According to The Japan Times Apple has released a statement questioning the move.
"It will take away choice from Japanese customers and result in diminished competition and higher-priced (handsets) in the market," Apple says in a document disclosed last week that contains public comments from 67 companies, organizations and individuals.
The discount cap only applies to new stock, and all devices 24 months or older would be allowed to be sold at a 50 percent discount. If a device were discontinued, stores would be able to sell them at an 80 percent discount.
Apple products, however, typically don't meet these conditions.
In Japan, Apple sells their current generation of iPhones such as the iPhone XS and the iPhone XS Max, but also sells the iPhone 8 at a considerable discount, as this gives users more choice.

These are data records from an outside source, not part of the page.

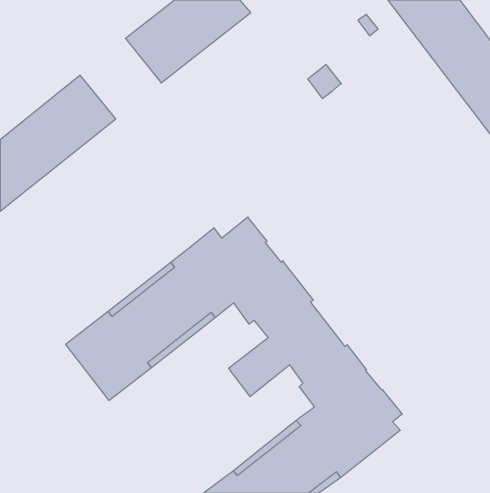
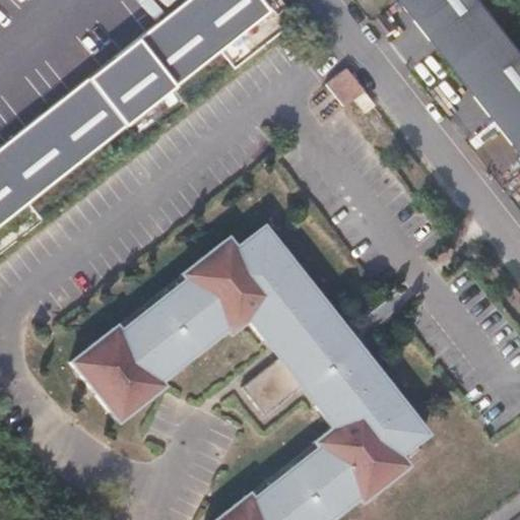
building: none -> [87,41,173,125]

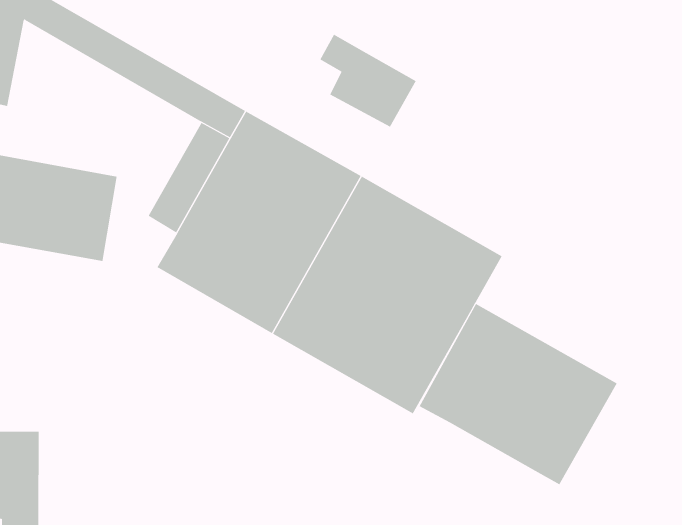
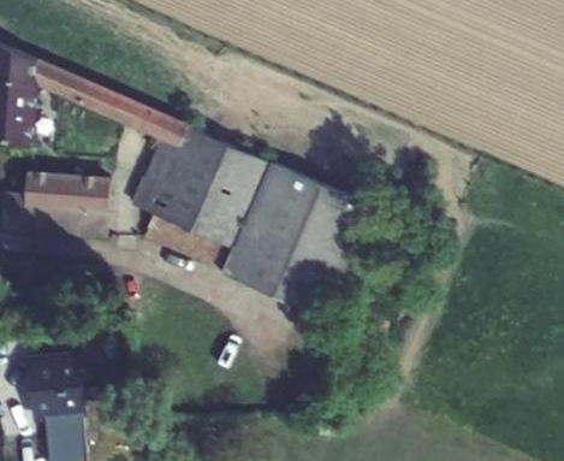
building: [320,34,417,127] -> none
building: [419,303,618,485] -> none

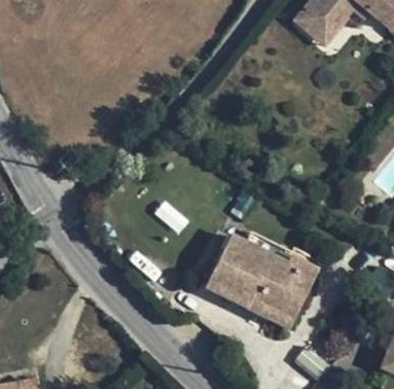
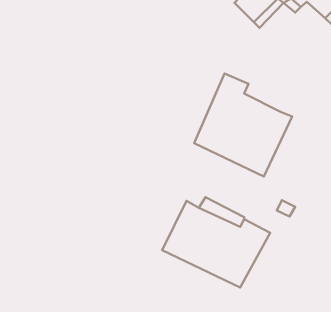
building: none -> [194,74,292,177]

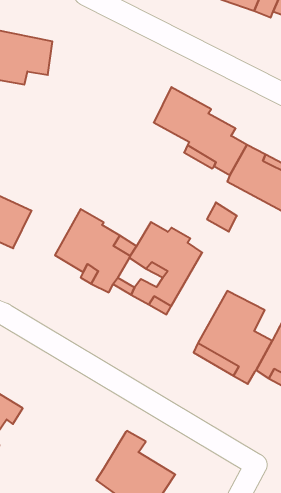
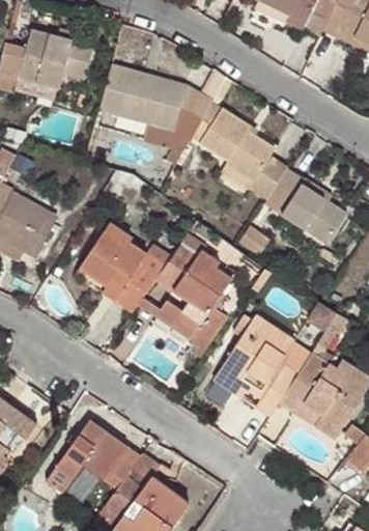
building: none -> [100,64,226,146]
building: none -> [40,419,140,495]

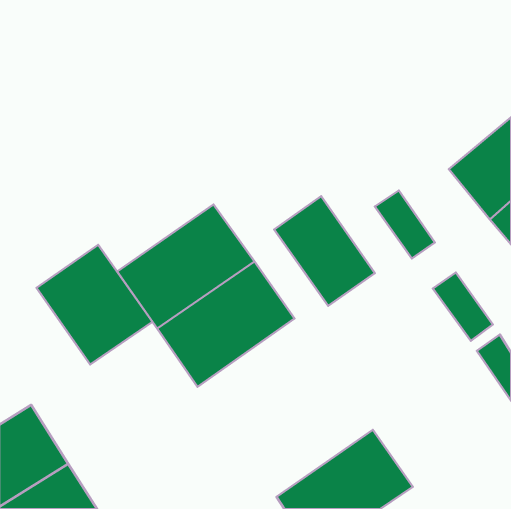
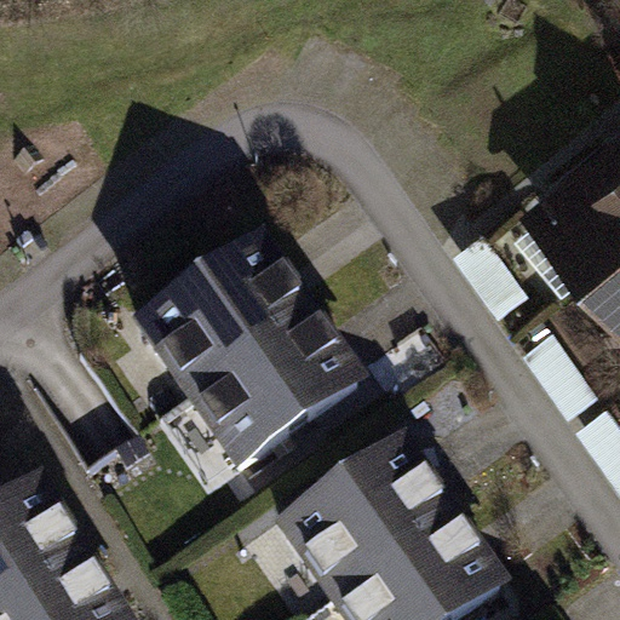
building: [274,196,375,306] -> none
building: [36,245,153,365] -> none
building: none -> [285,449,450,601]

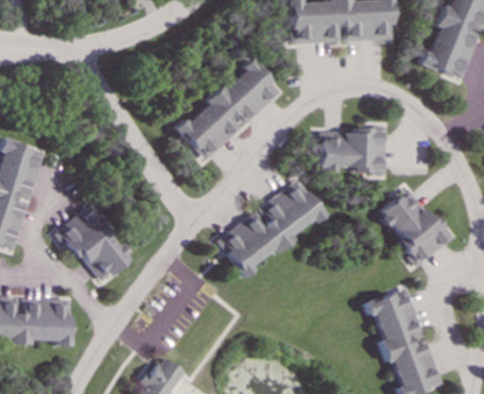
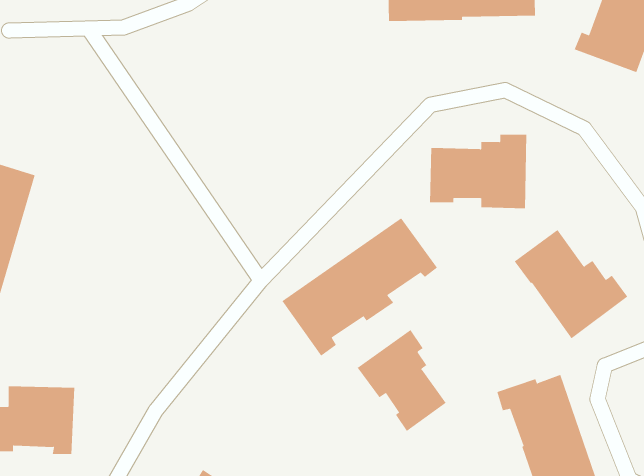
building: [175,59,281,160] -> none
building: [56,206,133,282] -> none
building: none -> [357,329,447,432]

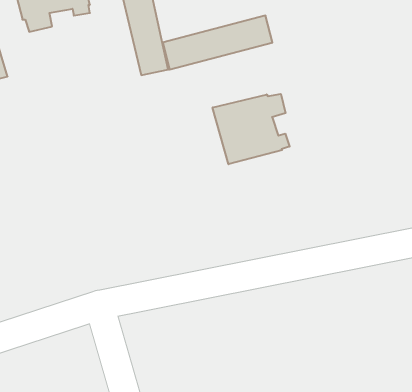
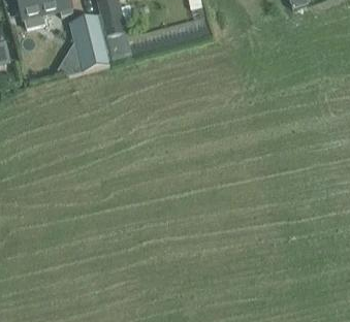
building: none -> [69,13,110,70]
building: [213,94,290,164] -> none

Apple goes on to state that other smartphone makers produce new phones more regularly and discontinue the production of unpopular models, which would then be able to take advantage of the steep discount plans allowed under the proposed legislation.
"[The proposal] will damage companies that provide only high-quality products and possibly lead consumers to choose low-performance products," Apple says, calling the move "unfair."
Apple has offered a solution to the Japanese government— discount a phone based on the product's first unveiling, rather than the time it has remained unsold.
Some SoftBank shops in Tokyo currently offer an iPhone 8 with an 80,000 yen ($755) discount if they agree to switch from another carrier and sign a multi-year contract. This effectively makes the iPhone 8 free. Under the new proposal, this sales method would be banned.
"iPhones have been top-selling smartphones in Japan. One of the factors is that they've been promoted with quite a bit of a financial incentive," said Hideaki Yokota, an executive analyst at MM Research Institute, a Tokyo-based firm that tracks the mobile industry. "Apple's smartphones are basically expensive, So Apple will probably be affected the most."